Conservatrice à la Glyptotek de Copenhague, Cecilie Brøns s’est appuyée sur des textes antiques, notamment ceux de Cicéron, ainsi que sur des inscriptions retrouvées dans des temples grecs. Selon elle, les statues de culte étaient régulièrement enduites d’onguents et de fragrances. À Ségeste, en Sicile, une statue d’Artémis faisait l’objet d’un traitement rituel incluant l’application d’huiles parfumées. À Délos, des inscriptions attestent que certaines sculptures étaient entretenues avec du parfum de rose.

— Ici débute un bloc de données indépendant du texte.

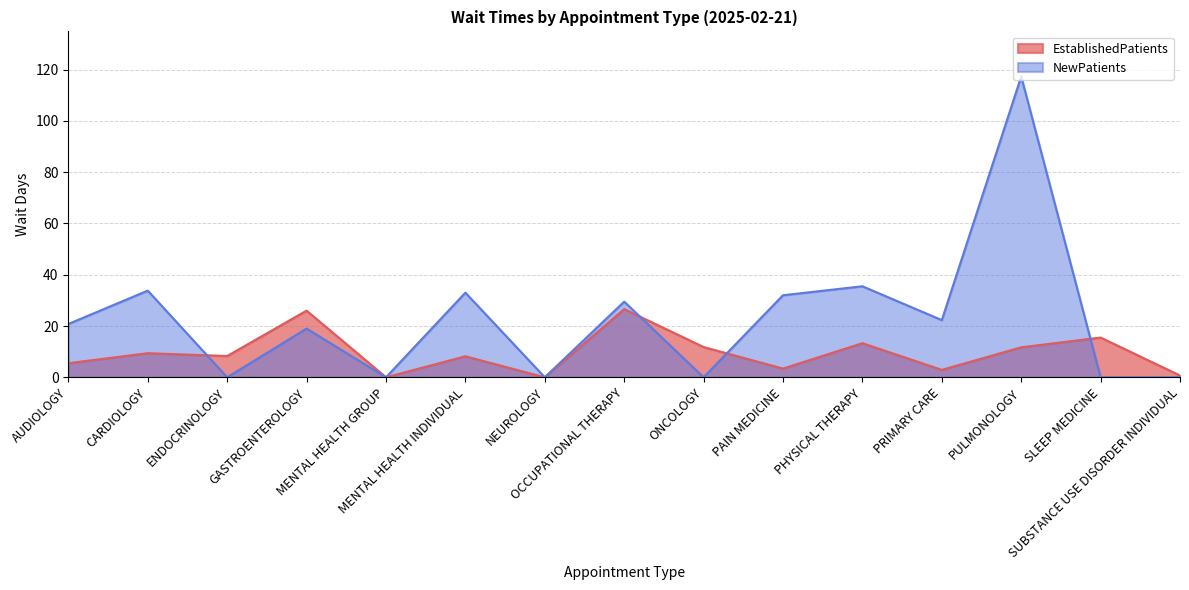

At which category does EstablishedPatients reach its first local peak?

CARDIOLOGY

Cette découverte remet en question l’image traditionnelle des statues antiques comme de simples œuvres en marbre blanc. Pour Cecilie Brøns, ces sculptures étaient conçues pour être perçues comme de véritables incarnations divines, engageant à la fois la vue et l’odorat. Publiée dans le Oxford Journal of Archeology, son étude éclaire ainsi une facette méconnue du culte religieux antique et des pratiques artistiques de l’époque.